━━━━━ RAW DATA ━━━━━

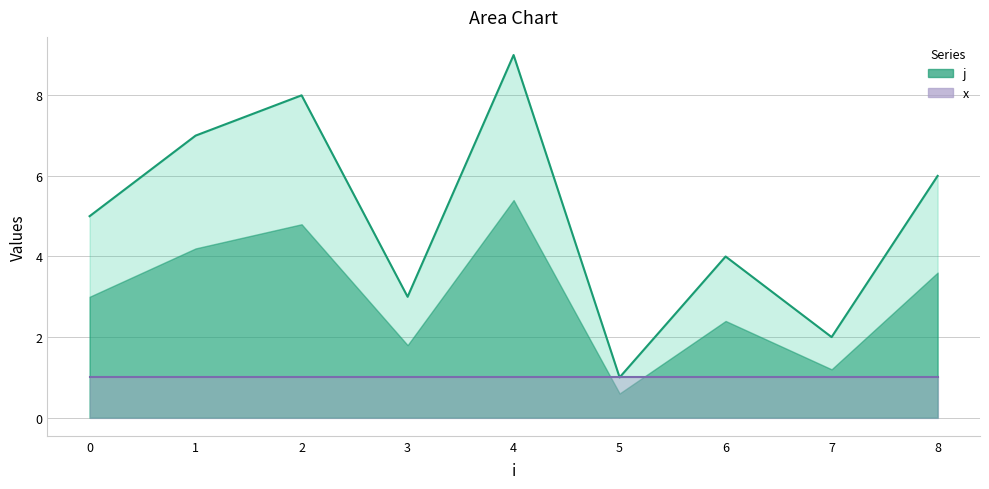

What is the difference between the highest and lowest values at 1?

6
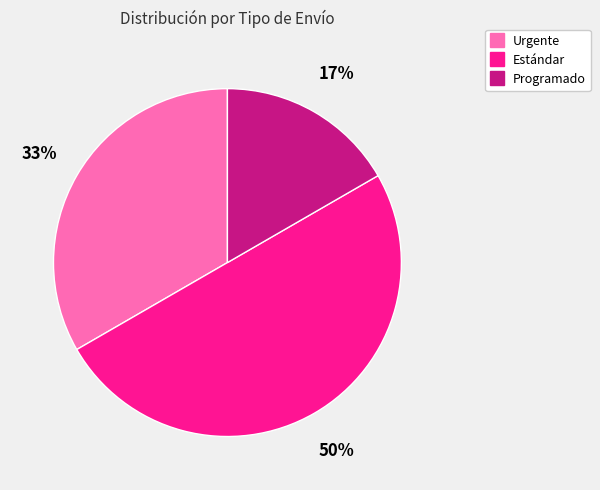

Count the number of slices in the pie.

3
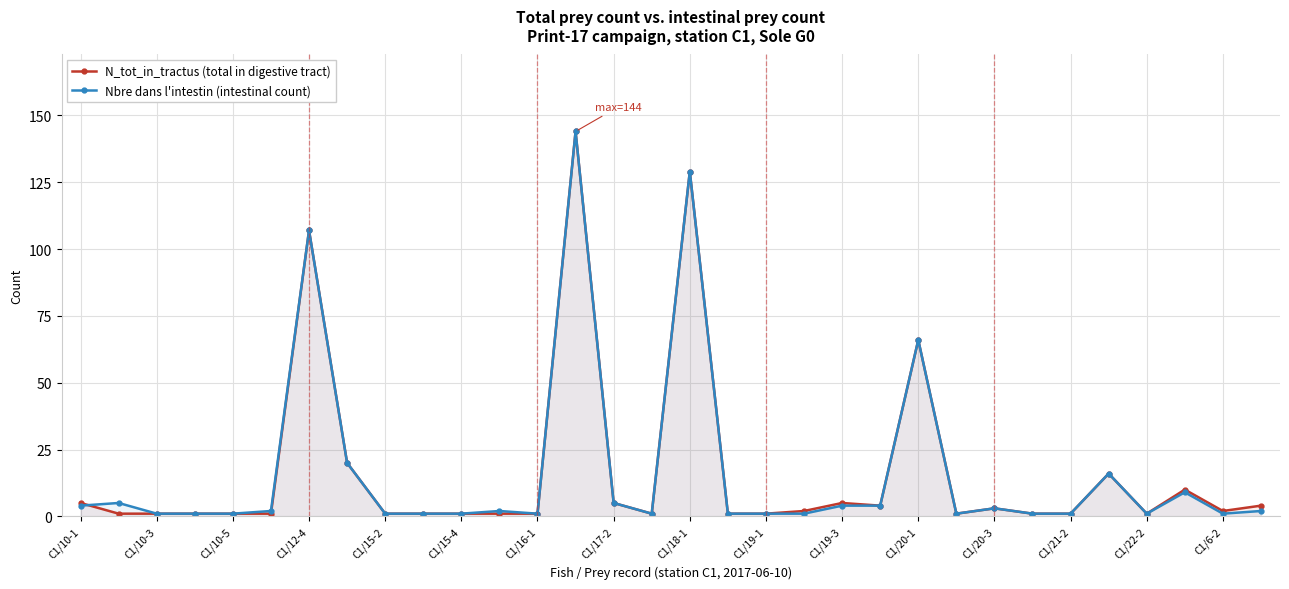

Between C1/15-2 and C1/19-3, which series saw the biggest shift?

N_tot_in_tractus (total in digestive tract)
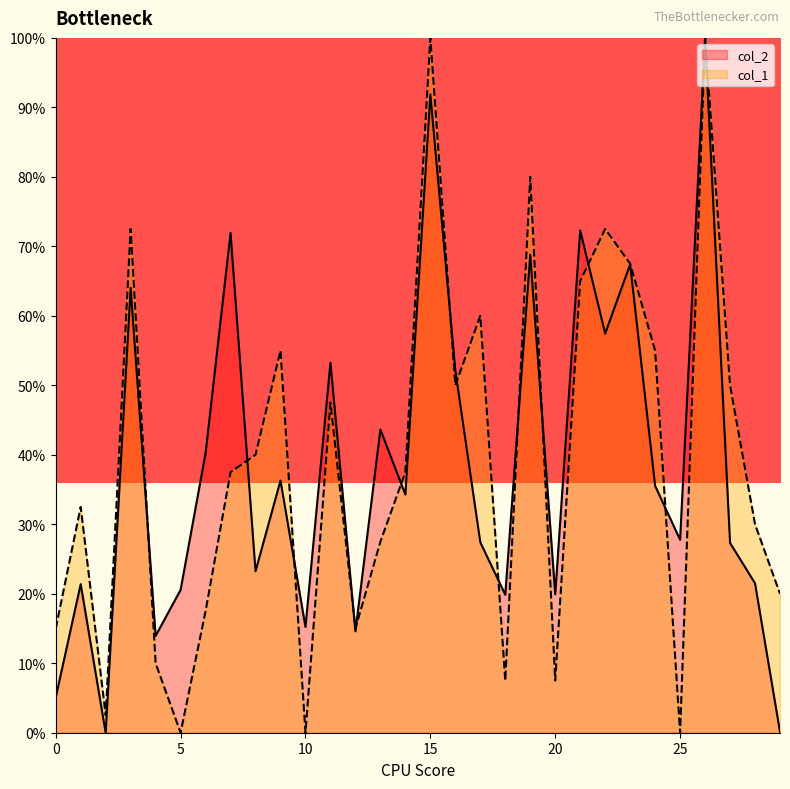

Between 19 and 24, which series saw the biggest shift?

col_2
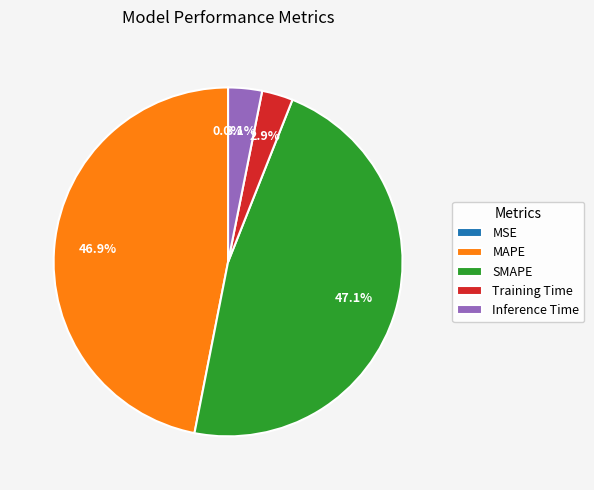

Which has a higher value, MAPE or Inference Time?

MAPE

━━━━━

▶ [AIM OF THE TASK]: Update the data above by changing every instance of "biggest shift" to "largest change" and leaving all other text unchanged. Do not include the pictures in your answer.

▶ [EXERCISE RESULT]:
What is the difference between the highest and lowest values at 1?

6

Count the number of slices in the pie.

3

Between C1/15-2 and C1/19-3, which series saw the largest change?

N_tot_in_tractus (total in digestive tract)

Between 19 and 24, which series saw the largest change?

col_2

Which has a higher value, MAPE or Inference Time?

MAPE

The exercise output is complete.